__Work to do__:
Could you repeat the lines from the one holding "order: Fabales" through the end of the records, inclusive, replacing "common name" with "vernacular name" and leaving everything else unchanged?

[Dataset entries]

========

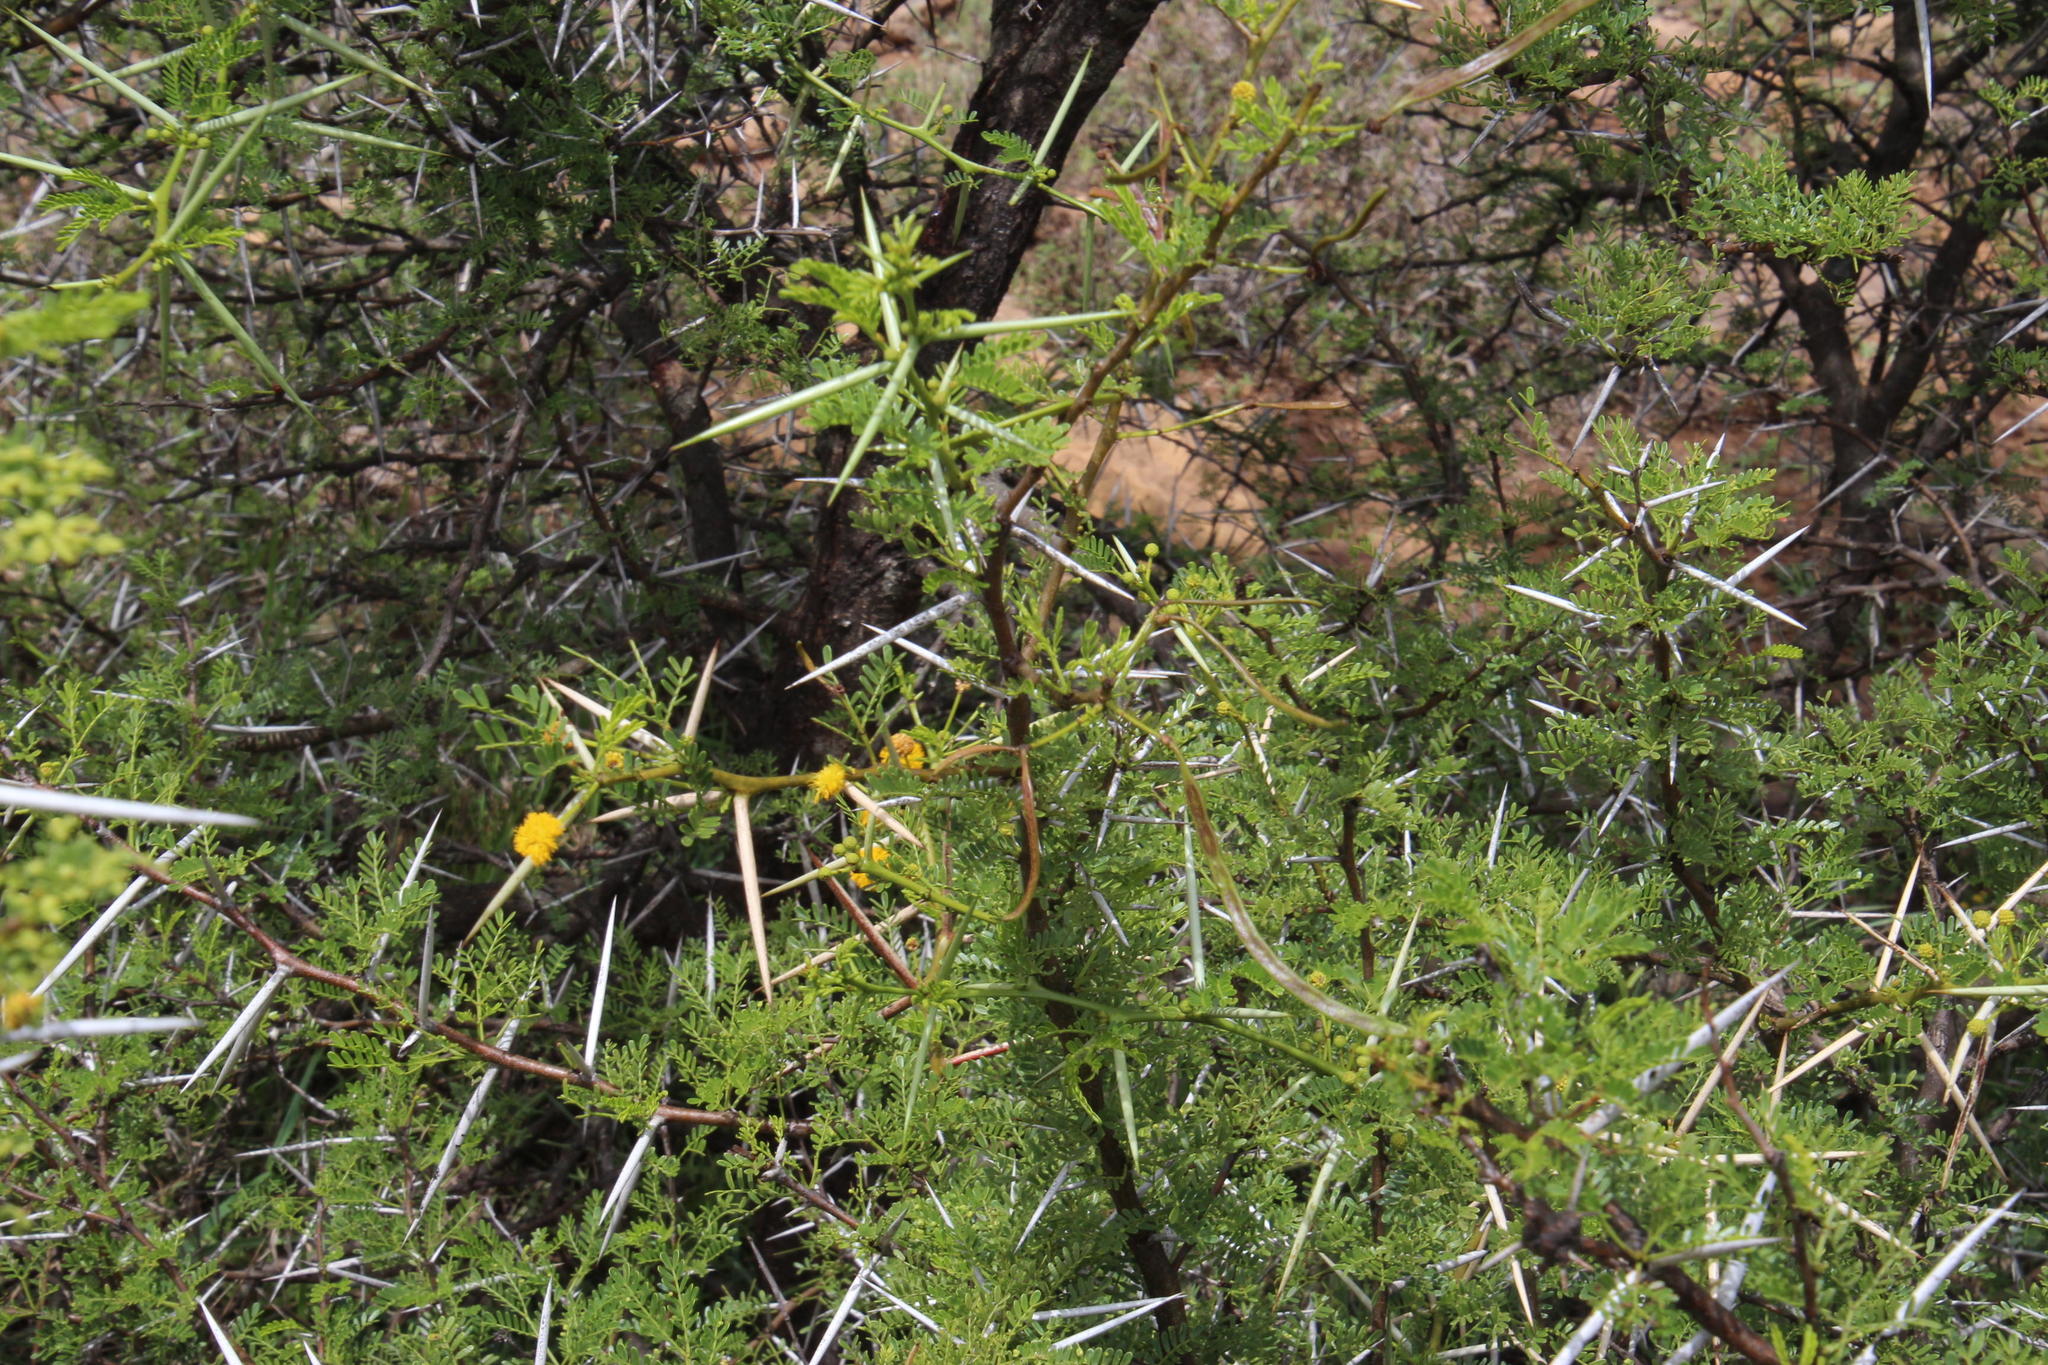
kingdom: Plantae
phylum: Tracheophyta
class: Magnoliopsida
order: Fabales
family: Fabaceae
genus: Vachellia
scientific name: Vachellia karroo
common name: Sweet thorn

========

__Final result__:
order: Fabales
family: Fabaceae
genus: Vachellia
scientific name: Vachellia karroo
vernacular name: Sweet thorn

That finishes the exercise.